### What is being asked
The records appear below. Copy each one exactly.
┄┄┄┄┄┄┄┄┄┄┄┄┄┄┄┄┄┄┄┄
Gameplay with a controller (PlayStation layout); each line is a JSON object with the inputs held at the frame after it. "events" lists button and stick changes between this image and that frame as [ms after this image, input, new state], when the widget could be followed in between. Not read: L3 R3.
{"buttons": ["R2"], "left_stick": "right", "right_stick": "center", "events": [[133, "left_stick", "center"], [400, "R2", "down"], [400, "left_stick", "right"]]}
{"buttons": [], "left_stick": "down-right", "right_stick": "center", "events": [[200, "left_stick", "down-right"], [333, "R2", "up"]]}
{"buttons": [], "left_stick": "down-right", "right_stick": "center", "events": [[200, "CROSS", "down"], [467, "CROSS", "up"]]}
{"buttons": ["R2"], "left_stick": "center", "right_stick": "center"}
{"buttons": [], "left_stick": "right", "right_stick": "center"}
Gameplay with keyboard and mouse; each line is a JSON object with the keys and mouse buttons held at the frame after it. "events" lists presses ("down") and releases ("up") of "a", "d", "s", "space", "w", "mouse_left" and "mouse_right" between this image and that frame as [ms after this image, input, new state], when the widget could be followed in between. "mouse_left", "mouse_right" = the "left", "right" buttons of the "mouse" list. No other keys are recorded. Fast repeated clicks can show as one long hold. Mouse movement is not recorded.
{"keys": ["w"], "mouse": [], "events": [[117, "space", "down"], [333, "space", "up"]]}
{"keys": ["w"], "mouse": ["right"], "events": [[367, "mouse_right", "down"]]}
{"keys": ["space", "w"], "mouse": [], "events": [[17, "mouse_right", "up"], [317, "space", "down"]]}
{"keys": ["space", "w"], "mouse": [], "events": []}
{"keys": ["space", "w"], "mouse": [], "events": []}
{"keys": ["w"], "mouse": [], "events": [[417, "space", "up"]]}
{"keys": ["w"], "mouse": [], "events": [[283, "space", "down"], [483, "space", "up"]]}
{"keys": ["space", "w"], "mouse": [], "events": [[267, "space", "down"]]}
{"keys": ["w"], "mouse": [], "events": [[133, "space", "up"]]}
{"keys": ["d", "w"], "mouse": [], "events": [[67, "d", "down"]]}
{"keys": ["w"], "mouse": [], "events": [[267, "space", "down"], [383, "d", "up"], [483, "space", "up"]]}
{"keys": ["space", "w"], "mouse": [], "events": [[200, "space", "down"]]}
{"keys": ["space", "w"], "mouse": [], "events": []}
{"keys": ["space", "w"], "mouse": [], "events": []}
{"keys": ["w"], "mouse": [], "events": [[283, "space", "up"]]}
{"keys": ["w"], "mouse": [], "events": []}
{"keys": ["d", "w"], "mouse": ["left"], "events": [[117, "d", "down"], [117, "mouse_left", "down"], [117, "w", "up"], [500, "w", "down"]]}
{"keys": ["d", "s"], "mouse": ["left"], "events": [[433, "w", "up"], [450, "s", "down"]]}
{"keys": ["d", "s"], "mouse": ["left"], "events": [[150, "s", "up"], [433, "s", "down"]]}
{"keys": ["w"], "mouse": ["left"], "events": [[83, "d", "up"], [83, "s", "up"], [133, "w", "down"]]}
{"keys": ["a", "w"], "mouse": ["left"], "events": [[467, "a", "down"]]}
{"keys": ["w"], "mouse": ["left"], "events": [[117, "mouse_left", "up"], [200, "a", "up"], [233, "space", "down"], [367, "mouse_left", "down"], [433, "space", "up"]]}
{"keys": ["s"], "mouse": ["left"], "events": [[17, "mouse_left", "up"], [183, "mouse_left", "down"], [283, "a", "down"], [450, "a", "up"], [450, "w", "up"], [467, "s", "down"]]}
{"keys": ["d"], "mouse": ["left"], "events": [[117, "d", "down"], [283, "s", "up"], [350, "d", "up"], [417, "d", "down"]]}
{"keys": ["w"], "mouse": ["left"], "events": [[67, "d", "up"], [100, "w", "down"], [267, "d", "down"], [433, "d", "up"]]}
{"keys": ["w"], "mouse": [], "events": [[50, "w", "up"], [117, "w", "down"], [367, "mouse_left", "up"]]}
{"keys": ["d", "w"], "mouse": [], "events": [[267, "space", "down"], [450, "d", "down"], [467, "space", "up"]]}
┄┄┄┄┄┄┄┄┄┄┄┄┄┄┄┄┄┄┄┄
### Result
Gameplay with a controller (PlayStation layout); each line is a JSON object with the inputs held at the frame after it. "events" lists button and stick changes between this image and that frame as [ms after this image, input, new state], when the widget could be followed in between. Not read: L3 R3.
{"buttons": ["R2"], "left_stick": "right", "right_stick": "center", "events": [[133, "left_stick", "center"], [400, "R2", "down"], [400, "left_stick", "right"]]}
{"buttons": [], "left_stick": "down-right", "right_stick": "center", "events": [[200, "left_stick", "down-right"], [333, "R2", "up"]]}
{"buttons": [], "left_stick": "down-right", "right_stick": "center", "events": [[200, "CROSS", "down"], [467, "CROSS", "up"]]}
{"buttons": ["R2"], "left_stick": "center", "right_stick": "center"}
{"buttons": [], "left_stick": "right", "right_stick": "center"}
Gameplay with keyboard and mouse; each line is a JSON object with the keys and mouse buttons held at the frame after it. "events" lists presses ("down") and releases ("up") of "a", "d", "s", "space", "w", "mouse_left" and "mouse_right" between this image and that frame as [ms after this image, input, new state], when the widget could be followed in between. "mouse_left", "mouse_right" = the "left", "right" buttons of the "mouse" list. No other keys are recorded. Fast repeated clicks can show as one long hold. Mouse movement is not recorded.
{"keys": ["w"], "mouse": [], "events": [[117, "space", "down"], [333, "space", "up"]]}
{"keys": ["w"], "mouse": ["right"], "events": [[367, "mouse_right", "down"]]}
{"keys": ["space", "w"], "mouse": [], "events": [[17, "mouse_right", "up"], [317, "space", "down"]]}
{"keys": ["space", "w"], "mouse": [], "events": []}
{"keys": ["space", "w"], "mouse": [], "events": []}
{"keys": ["w"], "mouse": [], "events": [[417, "space", "up"]]}
{"keys": ["w"], "mouse": [], "events": [[283, "space", "down"], [483, "space", "up"]]}
{"keys": ["space", "w"], "mouse": [], "events": [[267, "space", "down"]]}
{"keys": ["w"], "mouse": [], "events": [[133, "space", "up"]]}
{"keys": ["d", "w"], "mouse": [], "events": [[67, "d", "down"]]}
{"keys": ["w"], "mouse": [], "events": [[267, "space", "down"], [383, "d", "up"], [483, "space", "up"]]}
{"keys": ["space", "w"], "mouse": [], "events": [[200, "space", "down"]]}
{"keys": ["space", "w"], "mouse": [], "events": []}
{"keys": ["space", "w"], "mouse": [], "events": []}
{"keys": ["w"], "mouse": [], "events": [[283, "space", "up"]]}
{"keys": ["w"], "mouse": [], "events": []}
{"keys": ["d", "w"], "mouse": ["left"], "events": [[117, "d", "down"], [117, "mouse_left", "down"], [117, "w", "up"], [500, "w", "down"]]}
{"keys": ["d", "s"], "mouse": ["left"], "events": [[433, "w", "up"], [450, "s", "down"]]}
{"keys": ["d", "s"], "mouse": ["left"], "events": [[150, "s", "up"], [433, "s", "down"]]}
{"keys": ["w"], "mouse": ["left"], "events": [[83, "d", "up"], [83, "s", "up"], [133, "w", "down"]]}
{"keys": ["a", "w"], "mouse": ["left"], "events": [[467, "a", "down"]]}
{"keys": ["w"], "mouse": ["left"], "events": [[117, "mouse_left", "up"], [200, "a", "up"], [233, "space", "down"], [367, "mouse_left", "down"], [433, "space", "up"]]}
{"keys": ["s"], "mouse": ["left"], "events": [[17, "mouse_left", "up"], [183, "mouse_left", "down"], [283, "a", "down"], [450, "a", "up"], [450, "w", "up"], [467, "s", "down"]]}
{"keys": ["d"], "mouse": ["left"], "events": [[117, "d", "down"], [283, "s", "up"], [350, "d", "up"], [417, "d", "down"]]}
{"keys": ["w"], "mouse": ["left"], "events": [[67, "d", "up"], [100, "w", "down"], [267, "d", "down"], [433, "d", "up"]]}
{"keys": ["w"], "mouse": [], "events": [[50, "w", "up"], [117, "w", "down"], [367, "mouse_left", "up"]]}
{"keys": ["d", "w"], "mouse": [], "events": [[267, "space", "down"], [450, "d", "down"], [467, "space", "up"]]}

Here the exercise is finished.